Structuring the Unstructurable

The structure of the cultural policy sector displays certain peculiarities that mark it off from many other sectors. The problems of actually defining the content of the sector, and the consequent problems of developing coherent and effective tools for policy evaluation and assessment have contributed to the position where the construction of an effectively autonomous sphere for cultural policy has become, politically, extremely difficult to achieve, but it is not only these factors that contribute to this position: the manner in which culture and cultural policy have been managed by political actors has had a major effect on this.

Many of these structural factors exist in a position of mutually reinforcing weaknesses for the sector, combining to establish a position where the development of instrumental approaches to cultural policy are neither surprising nor easily avoided; and where the creation of a coherent set of policies that will satisfy, efficiently and effectively, the requirements that are made of them is open to severe doubt. Dealing with these structural factors in turn will demonstrate their impact on the field of cultural policy.While this will be less successful in demonstrating how their inter-connected nature provides a mutually reinforcing set of limits to effective action, indications of this will be provided in the examples that are utilised to demonstrate the case.

Cultural policy has acquired a great deal of significance in recent years, largely based around claims that ‘culture’ is a key resource for bringing together diverse policy concerns, and serving as a focus for solutions to a range of disparate problems (Gray, 2004).

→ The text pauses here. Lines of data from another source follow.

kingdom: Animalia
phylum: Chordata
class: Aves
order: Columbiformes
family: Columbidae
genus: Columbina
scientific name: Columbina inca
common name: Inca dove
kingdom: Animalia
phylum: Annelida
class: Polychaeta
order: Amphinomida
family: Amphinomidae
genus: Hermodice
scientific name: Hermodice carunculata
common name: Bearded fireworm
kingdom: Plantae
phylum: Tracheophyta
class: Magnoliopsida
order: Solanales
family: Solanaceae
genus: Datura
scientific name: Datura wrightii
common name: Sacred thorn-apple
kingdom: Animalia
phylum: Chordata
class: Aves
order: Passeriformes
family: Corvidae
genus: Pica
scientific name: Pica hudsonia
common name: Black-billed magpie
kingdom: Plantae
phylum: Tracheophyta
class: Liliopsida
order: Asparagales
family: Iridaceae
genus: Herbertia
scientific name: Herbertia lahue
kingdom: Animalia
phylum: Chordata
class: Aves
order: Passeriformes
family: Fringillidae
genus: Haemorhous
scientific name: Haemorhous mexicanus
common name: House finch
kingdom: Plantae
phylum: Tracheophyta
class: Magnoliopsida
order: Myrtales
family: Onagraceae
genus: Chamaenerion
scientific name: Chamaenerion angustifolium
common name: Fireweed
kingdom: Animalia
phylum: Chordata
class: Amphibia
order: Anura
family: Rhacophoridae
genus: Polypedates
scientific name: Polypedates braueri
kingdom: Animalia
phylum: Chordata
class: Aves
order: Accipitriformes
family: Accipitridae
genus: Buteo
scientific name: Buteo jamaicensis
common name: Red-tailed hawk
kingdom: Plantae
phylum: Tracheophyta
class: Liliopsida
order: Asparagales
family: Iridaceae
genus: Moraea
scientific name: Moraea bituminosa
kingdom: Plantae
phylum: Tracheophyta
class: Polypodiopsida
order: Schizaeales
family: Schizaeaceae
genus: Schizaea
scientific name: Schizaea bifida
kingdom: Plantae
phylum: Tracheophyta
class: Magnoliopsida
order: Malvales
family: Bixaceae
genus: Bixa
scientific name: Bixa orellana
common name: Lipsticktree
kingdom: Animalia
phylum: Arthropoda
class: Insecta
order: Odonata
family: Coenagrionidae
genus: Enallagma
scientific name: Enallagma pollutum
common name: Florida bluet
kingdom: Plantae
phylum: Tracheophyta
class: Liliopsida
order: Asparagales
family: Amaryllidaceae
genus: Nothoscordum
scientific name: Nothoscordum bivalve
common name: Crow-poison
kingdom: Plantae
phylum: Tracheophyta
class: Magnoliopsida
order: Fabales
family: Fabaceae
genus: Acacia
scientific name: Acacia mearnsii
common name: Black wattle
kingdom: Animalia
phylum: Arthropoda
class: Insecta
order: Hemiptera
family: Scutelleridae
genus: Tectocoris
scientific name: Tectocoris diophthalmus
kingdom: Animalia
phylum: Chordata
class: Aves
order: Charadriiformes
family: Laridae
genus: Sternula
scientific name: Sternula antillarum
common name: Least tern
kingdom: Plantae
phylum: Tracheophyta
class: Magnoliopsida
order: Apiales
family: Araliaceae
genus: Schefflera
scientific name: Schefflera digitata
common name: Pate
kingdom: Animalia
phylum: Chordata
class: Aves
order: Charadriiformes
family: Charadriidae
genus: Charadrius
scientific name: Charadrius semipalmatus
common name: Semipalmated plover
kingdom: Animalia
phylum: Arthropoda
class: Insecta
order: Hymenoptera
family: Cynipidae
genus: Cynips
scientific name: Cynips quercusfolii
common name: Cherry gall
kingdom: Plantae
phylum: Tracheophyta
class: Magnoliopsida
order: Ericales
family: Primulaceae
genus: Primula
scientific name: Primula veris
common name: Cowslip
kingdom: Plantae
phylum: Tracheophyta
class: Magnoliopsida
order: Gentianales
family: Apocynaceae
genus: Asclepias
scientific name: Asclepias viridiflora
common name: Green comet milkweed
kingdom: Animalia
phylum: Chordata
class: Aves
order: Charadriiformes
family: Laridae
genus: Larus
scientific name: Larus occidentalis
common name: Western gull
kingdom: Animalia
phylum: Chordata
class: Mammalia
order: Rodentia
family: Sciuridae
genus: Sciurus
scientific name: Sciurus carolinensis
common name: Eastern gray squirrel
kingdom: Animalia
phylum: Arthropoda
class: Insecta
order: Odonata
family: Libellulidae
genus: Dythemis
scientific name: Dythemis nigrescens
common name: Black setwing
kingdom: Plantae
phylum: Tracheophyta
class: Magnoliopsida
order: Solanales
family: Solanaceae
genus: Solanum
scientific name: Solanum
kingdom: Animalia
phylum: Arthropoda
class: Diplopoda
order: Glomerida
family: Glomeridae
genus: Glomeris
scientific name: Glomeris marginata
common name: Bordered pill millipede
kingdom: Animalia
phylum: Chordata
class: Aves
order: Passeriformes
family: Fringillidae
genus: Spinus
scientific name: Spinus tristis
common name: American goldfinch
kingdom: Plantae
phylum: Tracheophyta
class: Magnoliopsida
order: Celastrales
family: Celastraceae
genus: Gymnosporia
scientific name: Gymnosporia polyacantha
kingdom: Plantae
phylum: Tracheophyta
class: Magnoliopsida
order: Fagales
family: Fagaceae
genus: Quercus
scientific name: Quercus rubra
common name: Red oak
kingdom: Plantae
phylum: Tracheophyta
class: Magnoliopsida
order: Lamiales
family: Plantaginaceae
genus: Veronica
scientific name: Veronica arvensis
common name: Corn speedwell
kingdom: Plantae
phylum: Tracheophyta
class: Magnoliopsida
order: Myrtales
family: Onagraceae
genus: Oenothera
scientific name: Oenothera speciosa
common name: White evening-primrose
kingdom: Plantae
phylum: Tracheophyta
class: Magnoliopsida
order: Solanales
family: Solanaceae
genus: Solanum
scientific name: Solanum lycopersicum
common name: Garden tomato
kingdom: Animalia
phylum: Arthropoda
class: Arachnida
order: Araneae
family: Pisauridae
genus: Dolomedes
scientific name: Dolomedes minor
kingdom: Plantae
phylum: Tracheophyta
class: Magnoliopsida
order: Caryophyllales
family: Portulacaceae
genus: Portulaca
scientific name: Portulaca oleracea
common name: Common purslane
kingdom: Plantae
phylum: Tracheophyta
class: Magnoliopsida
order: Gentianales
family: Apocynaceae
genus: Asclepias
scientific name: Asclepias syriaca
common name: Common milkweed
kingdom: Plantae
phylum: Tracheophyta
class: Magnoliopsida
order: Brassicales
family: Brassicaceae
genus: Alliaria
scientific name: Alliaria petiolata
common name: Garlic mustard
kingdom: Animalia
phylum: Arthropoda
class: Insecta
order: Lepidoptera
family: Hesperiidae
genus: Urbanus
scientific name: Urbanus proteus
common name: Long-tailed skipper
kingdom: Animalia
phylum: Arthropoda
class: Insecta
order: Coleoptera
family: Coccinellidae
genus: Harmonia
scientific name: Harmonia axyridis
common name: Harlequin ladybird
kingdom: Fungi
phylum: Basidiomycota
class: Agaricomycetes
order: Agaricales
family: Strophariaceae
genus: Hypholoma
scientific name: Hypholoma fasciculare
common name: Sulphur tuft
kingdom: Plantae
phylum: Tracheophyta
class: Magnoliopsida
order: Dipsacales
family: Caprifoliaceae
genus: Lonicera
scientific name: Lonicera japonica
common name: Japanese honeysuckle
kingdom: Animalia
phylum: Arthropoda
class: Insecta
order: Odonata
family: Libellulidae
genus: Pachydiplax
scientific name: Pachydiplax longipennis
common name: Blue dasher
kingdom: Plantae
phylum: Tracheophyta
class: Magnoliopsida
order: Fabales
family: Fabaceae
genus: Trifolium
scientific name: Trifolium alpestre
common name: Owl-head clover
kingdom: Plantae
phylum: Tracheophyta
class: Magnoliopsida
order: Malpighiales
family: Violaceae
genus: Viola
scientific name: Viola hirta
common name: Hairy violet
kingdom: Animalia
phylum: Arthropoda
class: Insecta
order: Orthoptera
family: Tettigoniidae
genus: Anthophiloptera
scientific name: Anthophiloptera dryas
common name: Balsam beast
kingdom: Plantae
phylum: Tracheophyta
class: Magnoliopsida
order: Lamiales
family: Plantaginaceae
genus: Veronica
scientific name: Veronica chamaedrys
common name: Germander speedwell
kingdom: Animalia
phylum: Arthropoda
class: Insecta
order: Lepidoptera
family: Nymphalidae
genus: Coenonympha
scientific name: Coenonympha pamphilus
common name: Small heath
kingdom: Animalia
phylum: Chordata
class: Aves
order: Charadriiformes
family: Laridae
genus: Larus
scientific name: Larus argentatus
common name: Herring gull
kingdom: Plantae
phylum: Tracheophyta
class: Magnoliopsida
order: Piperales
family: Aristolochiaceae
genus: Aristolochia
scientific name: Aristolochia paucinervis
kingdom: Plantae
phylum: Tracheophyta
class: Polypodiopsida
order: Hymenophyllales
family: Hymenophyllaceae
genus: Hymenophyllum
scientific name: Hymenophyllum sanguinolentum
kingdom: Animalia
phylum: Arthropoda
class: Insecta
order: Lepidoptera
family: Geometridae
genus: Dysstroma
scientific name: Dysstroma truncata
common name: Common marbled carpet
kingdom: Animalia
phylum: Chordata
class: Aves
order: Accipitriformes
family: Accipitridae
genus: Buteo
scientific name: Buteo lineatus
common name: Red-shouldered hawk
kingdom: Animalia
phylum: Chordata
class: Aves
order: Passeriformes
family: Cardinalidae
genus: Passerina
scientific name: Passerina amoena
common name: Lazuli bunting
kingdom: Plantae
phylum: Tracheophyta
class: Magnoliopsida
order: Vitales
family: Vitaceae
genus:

The extent to which this new significance is actually matched by effective political support is, however, another matter. Questions of ‘culture’ within the British political system have always tended to be placed in a position of low political value (Gray, 2000, pp. 198-203), partly for reasons of fear of accusations of state censorship and control, and partly because of a perception that ‘culture’ is a matter for individuals and not the state. Such views tend to see involvement with culture as creating as many political problems as it solves and has a long British history as displayed when Lord Melbourne, as Prime Minister in the 1830s, declared ‘God help the government who meddles in art’ (Minihan, 1977, p. 60) (with the assumption that art has something to do with culture!).